From an economic and moral point of view, however, I must admit that a great deal of good has been done by the British Government in Hongkong.
It has provided the Chinese with an actual working model of a Western system of government which, notwithstanding many difficulties, has succeeded in transforming a barren island into a prosperous town, which is now the largest shipping port in China. The impartial administration of law and the humane treatment of criminals cannot but excite admiration and gain the confidence of the natives. If the British Government, in acquiring the desert island, had for its purpose the instruction of the natives in a modern system of government, she is to be sincerely congratulated, but it is feared that her motives were less altruistic.
These remarks apply equally, if not with greater force, to the other colonies or possessions in China under the control of European Powers, as well as to the other colonies of the British Empire, such as Australia, New Zealand, Canada, and others which are called "self-governing dominions". The Imperial Government feels very tender toward these colonists, and practically they are allowed to manage their affairs as they like. Since they are so generously treated and enjoy the protection of so great a power, there is no fear that these self-governing dominions will ever become independent of their mother country; but if they ever should do so, it is most improbable that she would declare war against them, as the British people have grown wiser since their experience with the American colonists. British statesmen have been awakened to the necessity of winning the good-will of their colonists, and within recent years have adopted the policy of inviting the Colonial premiers to London to discuss questions affecting Imperial and Colonial interests.

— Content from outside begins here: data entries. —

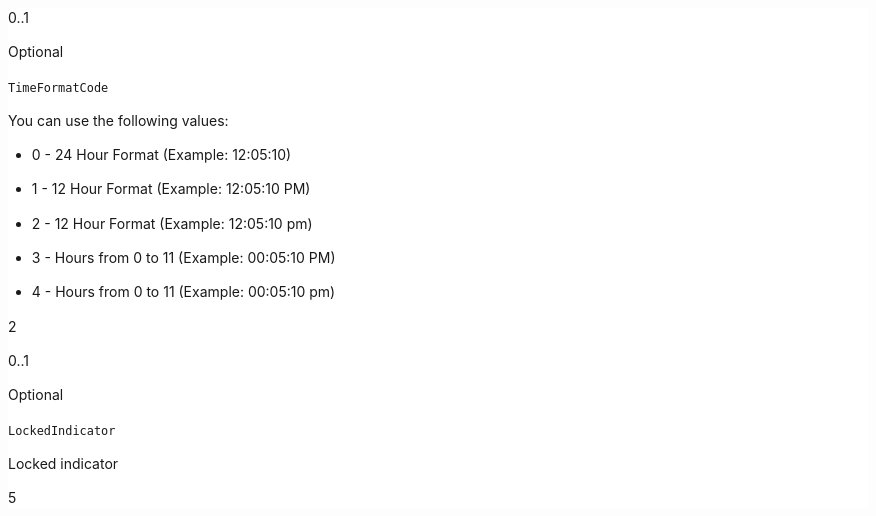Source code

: 0..1

</td>
<td valign="top">

Optional

</td>
</tr>
<tr>
<td valign="top" colspan="2">

`TimeFormatCode` 

</td>
<td valign="top">

You can use the following values:

-   0 - 24 Hour Format \(Example: 12:05:10\)

-   1 - 12 Hour Format \(Example: 12:05:10 PM\)

-   2 - 12 Hour Format \(Example: 12:05:10 pm\)

-   3 - Hours from 0 to 11 \(Example: 00:05:10 PM\)

-   4 - Hours from 0 to 11 \(Example: 00:05:10 pm\)




</td>
<td valign="top">

2

</td>
<td valign="top">

0..1

</td>
<td valign="top">

Optional

</td>
</tr>
<tr>
<td valign="top" colspan="2">

`LockedIndicator` 

</td>
<td valign="top">

Locked indicator

</td>
<td valign="top">

5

Imperial federation seems to be growing popular with the British and it is probable that in the future England, Scotland, Wales, and Ireland will each have its own parliament, with an Imperial Parliament, sitting at Westminster, containing representatives from all parts of the British Empire, but America is the only nation which has added to her responsibilities with the avowed purpose of making semi-civilized tribes independent, self-governing colonies, and America is almost the only great power that has never occupied or held territory in China.
Let me ask again what is the object of nations seeking new possessions?
Is it for the purpose of trade? If so, the object can be obtained without acquiring territory. In these days of enlightenment anyone can go to any country and trade without restriction, and in the British colonies the alien is in the same position as the native. He is not hampered by "permits" or other "red-tape" methods. Is it for the purpose of emigration? In Europe, America and all the British colonies, so far as I know, white people, unless they are paupers or undesirables, can emigrate to any country and after a short period become naturalized.